(Saved entries)
- - - - -
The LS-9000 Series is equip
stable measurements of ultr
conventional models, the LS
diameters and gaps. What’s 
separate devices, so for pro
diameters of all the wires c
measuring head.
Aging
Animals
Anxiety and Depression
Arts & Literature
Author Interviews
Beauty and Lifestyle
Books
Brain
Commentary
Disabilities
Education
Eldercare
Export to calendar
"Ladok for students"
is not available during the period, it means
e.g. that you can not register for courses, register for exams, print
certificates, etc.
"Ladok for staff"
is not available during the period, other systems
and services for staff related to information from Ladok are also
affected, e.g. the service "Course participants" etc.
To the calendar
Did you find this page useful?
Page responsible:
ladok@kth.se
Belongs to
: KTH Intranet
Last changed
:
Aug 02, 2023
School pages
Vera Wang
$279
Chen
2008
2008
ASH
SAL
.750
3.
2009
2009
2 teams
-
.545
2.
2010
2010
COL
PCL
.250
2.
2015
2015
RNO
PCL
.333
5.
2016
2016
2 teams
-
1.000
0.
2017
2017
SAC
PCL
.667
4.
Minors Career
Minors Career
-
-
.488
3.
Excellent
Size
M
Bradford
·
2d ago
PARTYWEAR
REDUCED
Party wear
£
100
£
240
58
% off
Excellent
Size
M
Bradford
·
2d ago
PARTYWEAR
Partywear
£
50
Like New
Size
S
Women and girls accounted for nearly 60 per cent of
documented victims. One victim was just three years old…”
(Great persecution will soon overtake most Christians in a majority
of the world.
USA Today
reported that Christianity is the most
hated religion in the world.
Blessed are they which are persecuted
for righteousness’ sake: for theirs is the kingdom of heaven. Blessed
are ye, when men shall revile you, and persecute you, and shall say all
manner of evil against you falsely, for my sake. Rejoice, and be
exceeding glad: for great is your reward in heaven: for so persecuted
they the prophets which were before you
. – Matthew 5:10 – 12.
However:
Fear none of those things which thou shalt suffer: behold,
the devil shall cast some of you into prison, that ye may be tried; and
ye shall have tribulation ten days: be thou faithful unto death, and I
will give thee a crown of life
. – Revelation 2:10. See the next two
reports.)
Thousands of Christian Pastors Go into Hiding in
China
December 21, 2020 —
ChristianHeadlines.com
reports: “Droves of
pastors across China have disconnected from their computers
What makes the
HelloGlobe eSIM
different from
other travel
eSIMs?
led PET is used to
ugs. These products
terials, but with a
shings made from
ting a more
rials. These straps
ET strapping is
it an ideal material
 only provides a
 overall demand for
- - - - -
TASK STATEMENT: Repeat all of the data exactly as given.

RESPONSE AREA:
The LS-9000 Series is equip
stable measurements of ultr
conventional models, the LS
diameters and gaps. What’s 
separate devices, so for pro
diameters of all the wires c
measuring head.
Aging
Animals
Anxiety and Depression
Arts & Literature
Author Interviews
Beauty and Lifestyle
Books
Brain
Commentary
Disabilities
Education
Eldercare
Export to calendar
"Ladok for students"
is not available during the period, it means
e.g. that you can not register for courses, register for exams, print
certificates, etc.
"Ladok for staff"
is not available during the period, other systems
and services for staff related to information from Ladok are also
affected, e.g. the service "Course participants" etc.
To the calendar
Did you find this page useful?
Page responsible:
ladok@kth.se
Belongs to
: KTH Intranet
Last changed
:
Aug 02, 2023
School pages
Vera Wang
$279
Chen
2008
2008
ASH
SAL
.750
3.
2009
2009
2 teams
-
.545
2.
2010
2010
COL
PCL
.250
2.
2015
2015
RNO
PCL
.333
5.
2016
2016
2 teams
-
1.000
0.
2017
2017
SAC
PCL
.667
4.
Minors Career
Minors Career
-
-
.488
3.
Excellent
Size
M
Bradford
·
2d ago
PARTYWEAR
REDUCED
Party wear
£
100
£
240
58
% off
Excellent
Size
M
Bradford
·
2d ago
PARTYWEAR
Partywear
£
50
Like New
Size
S
Women and girls accounted for nearly 60 per cent of
documented victims. One victim was just three years old…”
(Great persecution will soon overtake most Christians in a majority
of the world.
USA Today
reported that Christianity is the most
hated religion in the world.
Blessed are they which are persecuted
for righteousness’ sake: for theirs is the kingdom of heaven. Blessed
are ye, when men shall revile you, and persecute you, and shall say all
manner of evil against you falsely, for my sake. Rejoice, and be
exceeding glad: for great is your reward in heaven: for so persecuted
they the prophets which were before you
. – Matthew 5:10 – 12.
However:
Fear none of those things which thou shalt suffer: behold,
the devil shall cast some of you into prison, that ye may be tried; and
ye shall have tribulation ten days: be thou faithful unto death, and I
will give thee a crown of life
. – Revelation 2:10. See the next two
reports.)
Thousands of Christian Pastors Go into Hiding in
China
December 21, 2020 —
ChristianHeadlines.com
reports: “Droves of
pastors across China have disconnected from their computers
What makes the
HelloGlobe eSIM
different from
other travel
eSIMs?
led PET is used to
ugs. These products
terials, but with a
shings made from
ting a more
rials. These straps
ET strapping is
it an ideal material
 only provides a
 overall demand for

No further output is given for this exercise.